The best tactic to stop a hate crime, is to let the aggressor know you will not allow the hate to continue, Abdullahi said.
“If you stand with us, be a witness, and say I’m here with you and say, ‘Hey, stop this thing, this is Fargo,” Abdullahi said. “We don’t want to escalate the issue.”
The incident sparked widespread criticism online, with few defenders. Shaun King, senior justice writer for the New York Daily News, posted video of the incident, which had more than 113,000 hits in less than 12 hours.
By 9:30 Wednesday morning, Hensley had taken down her Facebook profile.
Most of the comments online showed disgust. Some defended the woman’s actions online, which quickly became arguments.
“Can’t believe that you are so ignorant that you can not see why people would be forced to act like this, look around, attacks on Christians, everything American is offensive to immigrants (so why did you come?” college students are brainwashed to believe socialism is perfect,” a man named Ricky Jordan, from Texas, said.
“You were born with being politically correct has made human[s] weak, ready for complete control by the few powerful. Oh, wait, that would be the biggest form of slavery in the history of humans.”

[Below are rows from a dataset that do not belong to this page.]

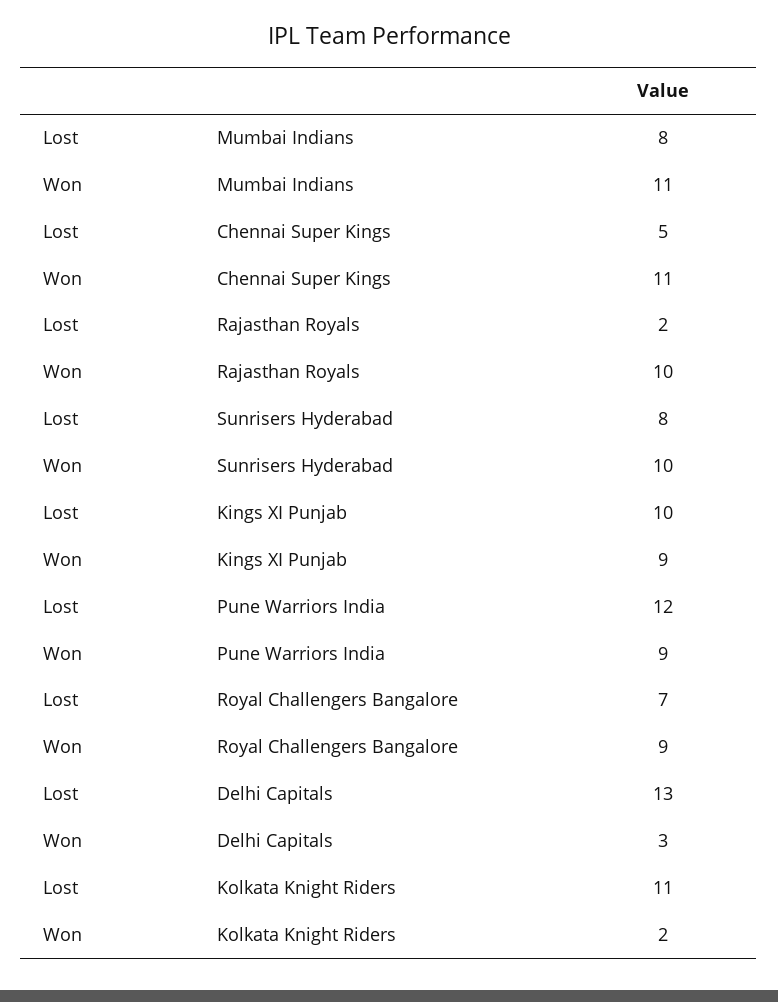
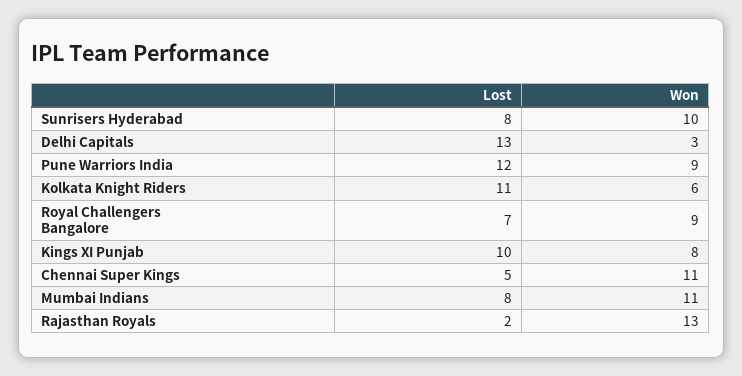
Won, Rajasthan Royals: 10 -> 13
Won, Kings XI Punjab: 9 -> 8
Won, Kolkata Knight Riders: 2 -> 6

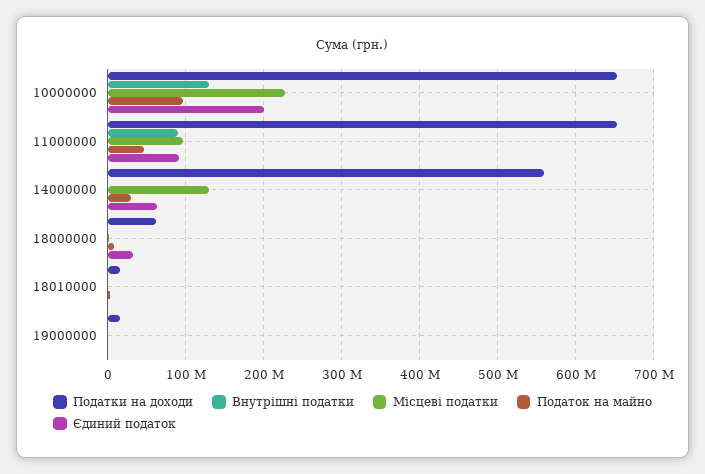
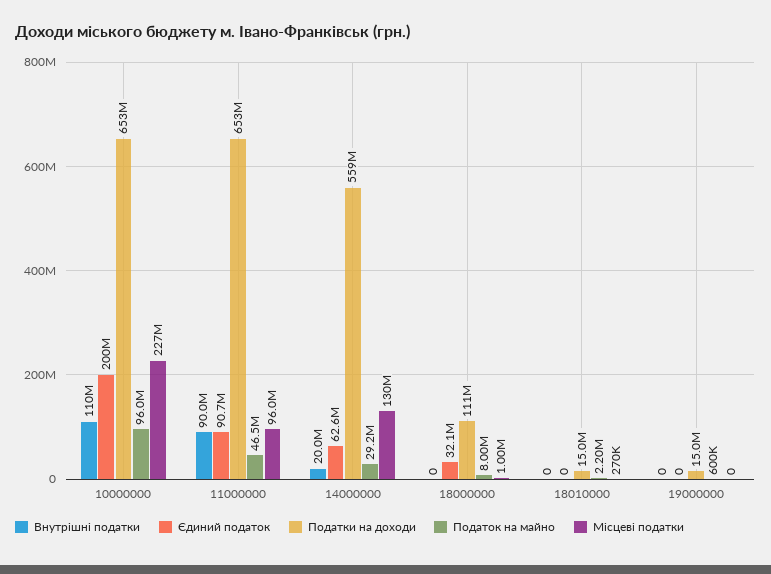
Внутрішні податки, 10000000: 130000000 -> 110000000
Внутрішні податки, 14000000: 0 -> 20000000
Податки на доходи, 18000000: 60000000 -> 111000000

“It’s hard to believe that this stuff happens in Fargo,” Dave Lanpher, from Fargo, said. “So much of what we have is the beautiful intersection of differences that can make a stronger community. The courage to stand up to racial bigotry is extraordinary, and I applaud them.”
“She’s disgusting, and anyone walking by that and not stopping to help those three women should be ashamed,” Ellen Becker said.
“Sickening that this type of behavior happens in our state,” Jon Starkey, of Napoleon, said. “Trump’s America.”
“You threatened to kill them, you terrorized them,” Martha Dille, of Moorhead, said. “You were saying what you really believe. Lots of people have bad days, but would never attack innocent people.”
“First of all we never say F*ck Jesus, because we Muslims believe in him as a prophet, a messenger of God, and that one day he will be back, so don’t be telling me no Muslim lady said that.” Kica Take Shahida, originally from Iraq, said.
“In case there are any doubts, I am not a nice guy,” Tom Asbridge, a retired rancher who ran for the North Dakota House of Representatives last year, said. “If humiliation for this type of behavior works, it will be done. No excuses. No level of tolerance on this subject today. This is not 117. It is not okay. Stand up.”
Dozens of commentators said that if they had been at the scene, they would have stopped the woman.